3. A customer-centric mindset is not exhibited across all teams

The best customer care happens when there is a personalised interaction with a customer, which leads to an efficient exchange of information, and a swift resolution of the customer’s issue. It has been common knowledge for decades that for contact centre operators to truly provide the best customer experience, agents of today must act as brand ambassadors for their clients as opposed to just conduits to information. This has led to a large amount of emphasis being put on agents having a high level of product knowledge and speaking in a friendly, concerned, and confident manner.

Nowadays, it has gone further than solely training agents to embody a brand’s values. For CX to truly reach its potential, all the moving parts of a BPO operation (from managers to individual agents) must be acutely aware of their customer’s expectations. Often times call centres try to offer potential clients the cheapest solution, but not necessarily one that will deliver the best CX possible. Inevitably, adoption of technology without a customer-centric focus can lead to declining CX and CSAT scores.

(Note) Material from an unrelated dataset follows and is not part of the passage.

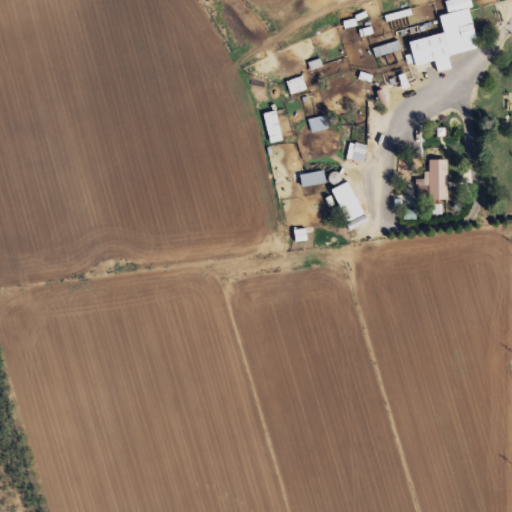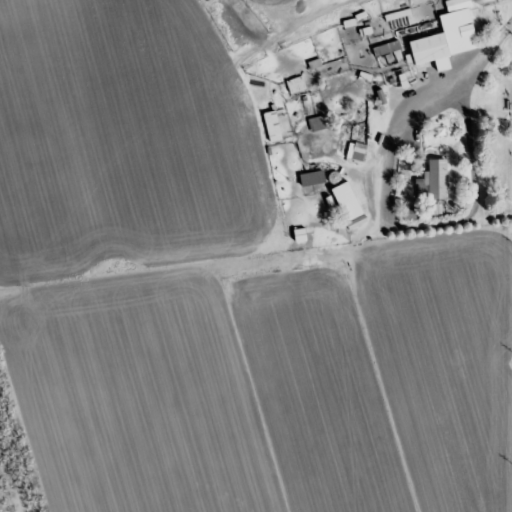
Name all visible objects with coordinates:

At Scicom, we use an optimal strategy to ensure that each department across a client’s BPO operation considers customer experience the primary factor to measure success upon. This ensures that end-to-end processes and operations are in alignment, and that technological innovation stays focused on delivering the best customer experience.

Luckily, these customer care issues are solvable

As such, companies of today should take note of the following practices when embarking on their customer care journeys.

Automated solutions should always keep customer experience as the focal point of improvement. Tools like conversational AI chatbots do an incredible job of mimicking a live agent’s dialogue, but the intangible desire to speak to a real person about a problem will never go away. If contact centre operators lose sight of this fact, these investments may end up doing more damage than help.

As far as improving the quality of today’s customer care, QA teams ought to proactively collect call data for the most problematic calls to assess customer service delivery and client requirements concurrently.

It is also essential for BPOs to be in agreement that delivering CX is their primary goal, and that any deterioration of CX for the sake of reduced costs is unsustainable in the long run.